Work to do: Rewrite all of the entries below, replacing "common name" with "vernacular name" each time it appears and leaving everything else the same.

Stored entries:
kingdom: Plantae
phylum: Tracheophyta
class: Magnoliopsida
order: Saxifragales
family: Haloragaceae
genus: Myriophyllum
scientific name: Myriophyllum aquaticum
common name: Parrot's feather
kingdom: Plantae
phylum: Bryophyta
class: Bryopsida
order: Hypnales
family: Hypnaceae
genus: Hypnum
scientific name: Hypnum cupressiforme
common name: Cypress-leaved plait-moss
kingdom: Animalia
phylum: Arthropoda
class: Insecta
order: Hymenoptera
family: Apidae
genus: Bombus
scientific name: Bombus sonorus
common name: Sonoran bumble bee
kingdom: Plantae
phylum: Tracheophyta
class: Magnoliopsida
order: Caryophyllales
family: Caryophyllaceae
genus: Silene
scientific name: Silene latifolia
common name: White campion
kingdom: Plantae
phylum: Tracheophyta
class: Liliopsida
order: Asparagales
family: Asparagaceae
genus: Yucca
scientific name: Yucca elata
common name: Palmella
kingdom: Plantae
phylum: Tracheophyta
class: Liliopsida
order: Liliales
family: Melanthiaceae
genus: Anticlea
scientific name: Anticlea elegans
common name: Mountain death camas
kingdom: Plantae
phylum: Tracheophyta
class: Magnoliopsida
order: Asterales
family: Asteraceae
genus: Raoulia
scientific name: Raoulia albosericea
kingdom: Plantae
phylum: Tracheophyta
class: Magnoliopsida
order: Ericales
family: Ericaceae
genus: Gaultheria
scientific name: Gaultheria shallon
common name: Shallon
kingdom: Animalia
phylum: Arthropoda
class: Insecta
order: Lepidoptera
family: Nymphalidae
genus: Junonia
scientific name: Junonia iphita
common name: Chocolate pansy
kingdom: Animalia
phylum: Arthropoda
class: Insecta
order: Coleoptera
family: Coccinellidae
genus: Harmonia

Exercise output:
kingdom: Plantae
phylum: Tracheophyta
class: Magnoliopsida
order: Saxifragales
family: Haloragaceae
genus: Myriophyllum
scientific name: Myriophyllum aquaticum
vernacular name: Parrot's feather
kingdom: Plantae
phylum: Bryophyta
class: Bryopsida
order: Hypnales
family: Hypnaceae
genus: Hypnum
scientific name: Hypnum cupressiforme
vernacular name: Cypress-leaved plait-moss
kingdom: Animalia
phylum: Arthropoda
class: Insecta
order: Hymenoptera
family: Apidae
genus: Bombus
scientific name: Bombus sonorus
vernacular name: Sonoran bumble bee
kingdom: Plantae
phylum: Tracheophyta
class: Magnoliopsida
order: Caryophyllales
family: Caryophyllaceae
genus: Silene
scientific name: Silene latifolia
vernacular name: White campion
kingdom: Plantae
phylum: Tracheophyta
class: Liliopsida
order: Asparagales
family: Asparagaceae
genus: Yucca
scientific name: Yucca elata
vernacular name: Palmella
kingdom: Plantae
phylum: Tracheophyta
class: Liliopsida
order: Liliales
family: Melanthiaceae
genus: Anticlea
scientific name: Anticlea elegans
vernacular name: Mountain death camas
kingdom: Plantae
phylum: Tracheophyta
class: Magnoliopsida
order: Asterales
family: Asteraceae
genus: Raoulia
scientific name: Raoulia albosericea
kingdom: Plantae
phylum: Tracheophyta
class: Magnoliopsida
order: Ericales
family: Ericaceae
genus: Gaultheria
scientific name: Gaultheria shallon
vernacular name: Shallon
kingdom: Animalia
phylum: Arthropoda
class: Insecta
order: Lepidoptera
family: Nymphalidae
genus: Junonia
scientific name: Junonia iphita
vernacular name: Chocolate pansy
kingdom: Animalia
phylum: Arthropoda
class: Insecta
order: Coleoptera
family: Coccinellidae
genus: Harmonia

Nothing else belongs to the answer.